Sudden death is a term used in hockey when it's overtime and the first goal scored will end the game.
If the teams are tied up at the end of a regular hockey match, the two teams will go into overtime. Each side will put out three players and one goaltender on the ice for a five minute overtime period. Sometimes, teams will elect to bring out an additional player instead of the goaltender. No matter what, there are less people on the ice so it is easier to score during this time. If one team scores, the game is over and whoever scored wins.
If neither team scores, then there will be a shootout. Three players will go one on one against the opposing team's goaltender. Whichever team scores the most goals wins. If they tie again, there will be a sudden death shootout where the winner will be the first team to have a player score when the opposing team can't.

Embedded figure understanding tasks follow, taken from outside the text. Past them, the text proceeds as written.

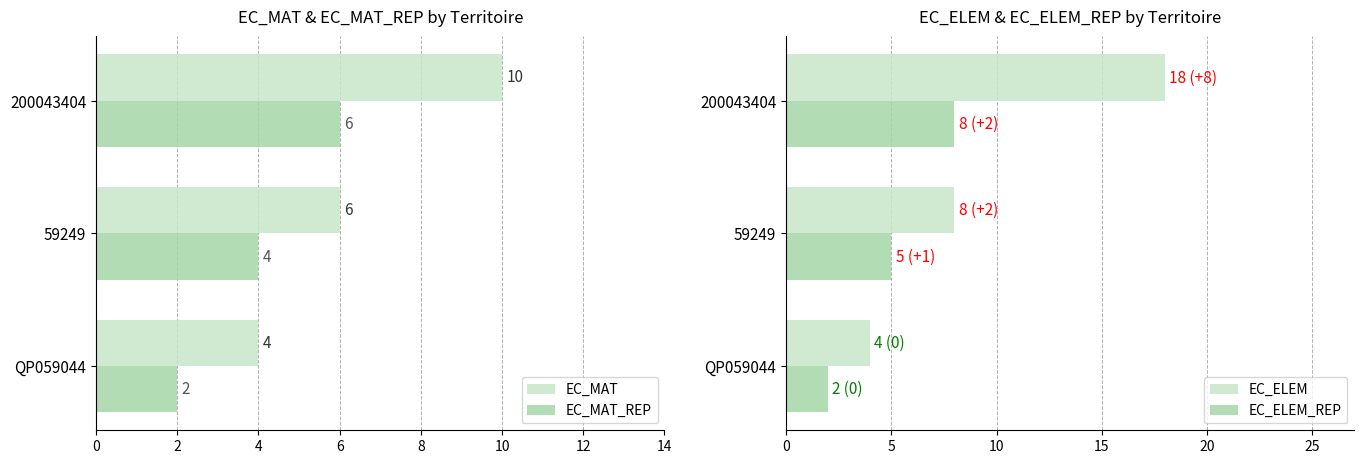

List the labels in order of EC_MAT_REP value, smallest first.

QP059044, 59249, 200043404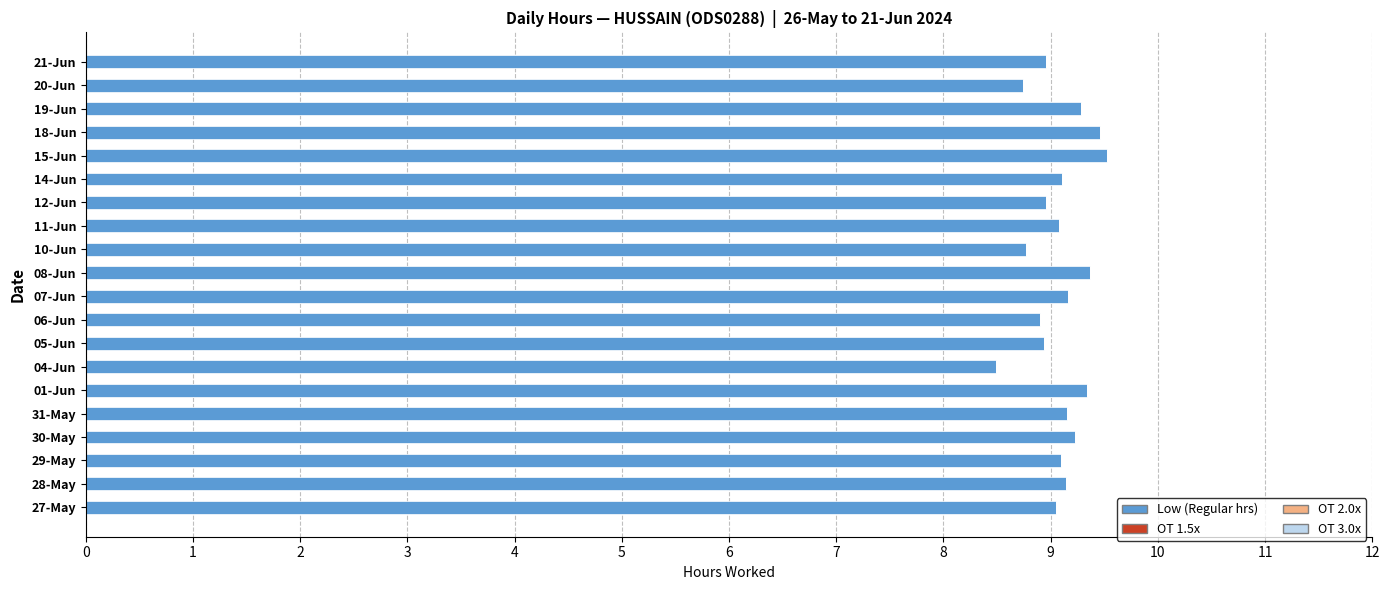

Which category has the lowest value across all series?

04-Jun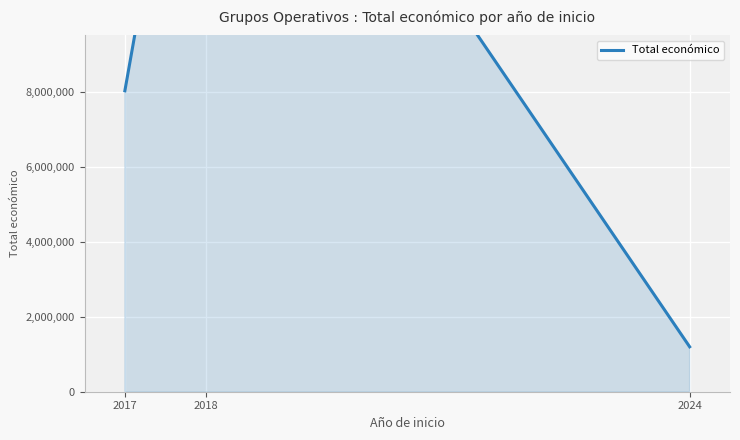

Reading right to left, list all the values displayed in this chart.

2024=1197651	2018=20158978	2017=8023561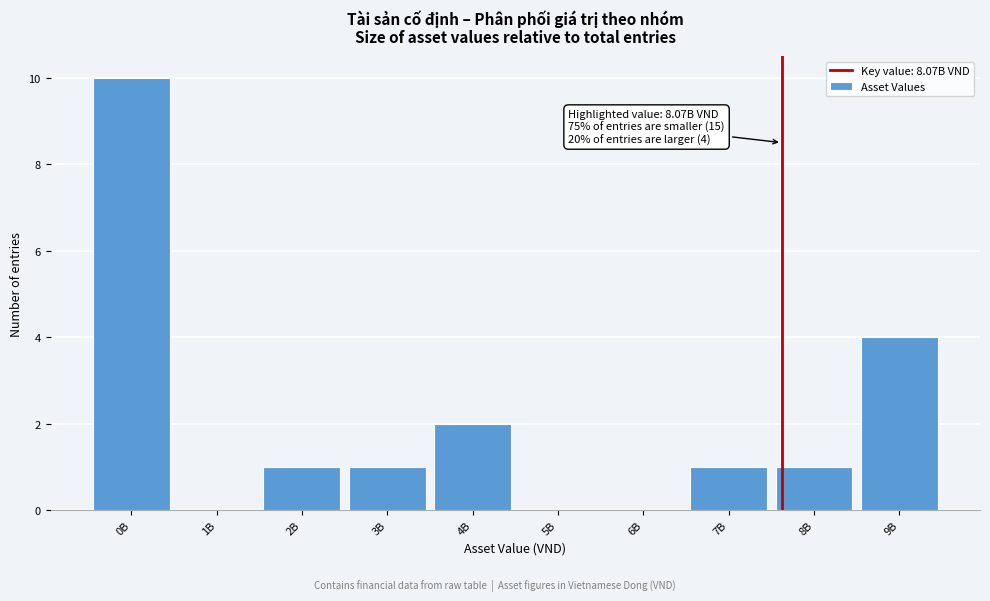

Reading left to right, extract all data points from this chart.

0B=10	1B=0	2B=1	3B=1	4B=2	5B=0	6B=0	7B=1	8B=1	9B=4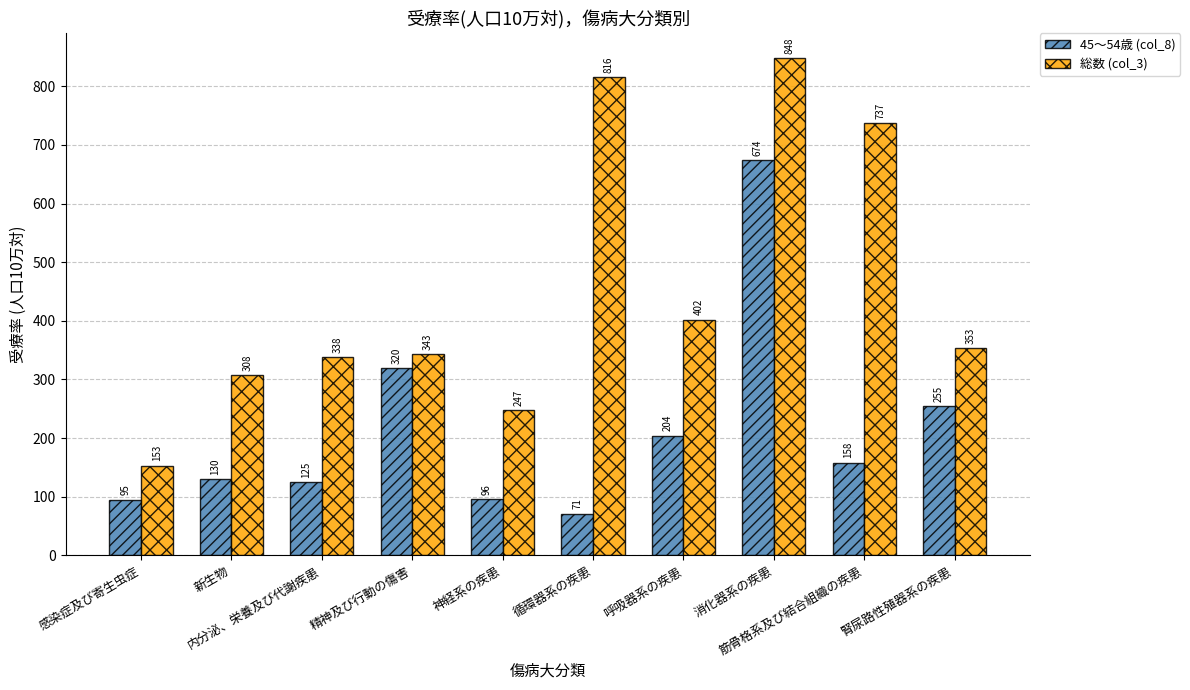

At which label does 45～54歳 (col_8) first exceed 158?

精神及び行動の傷害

For the regular season, overtime works as explained above. However, during the Stanley Cup Playoffs, overtime is a little different. Instead of having a five minute overtime period, the overtime periods are 20 minutes. Both teams have five players that go head to head and the first team to score wins. There is no shootout so if nobody scores, then they keep playing 20 minute periods until one team scores.
In the National Hockey League, each team will receive an extra point to benefit their league standings if they go into overtime. This is regardless of if they win or not, but the team that does win will get an extra point. If a team decides to get rid of their goaltender in exchange for an extra attack player and they lose in overtime, they will get no extra points.
A lot of other popular sports have a similar sudden death format in their overtimes. American football uses the sudden death format so that the first team to score a field goal or touchdown wins the game. Golf also has a sudden death component. If two golfers are tied, they will play an extra hole until a winner is decided. Other sports with some type of sudden death component are rugby, baseball/softball, fencing, and wrestling.
The longest overtime in NHL history happened during the 1936 Stanley Cup Playoffs with the Detroit Red Wings and Montreal Maroons. The two teams were in the sixth period of overtime when Mud Bruneteau of the Detroit Red Wings finally scored. There were only 3.5 minutes left of the sixth overtime period. This means they almost played two extra full games in overtime. The Detroit Red Wings went on to win the Stanley Cup that year.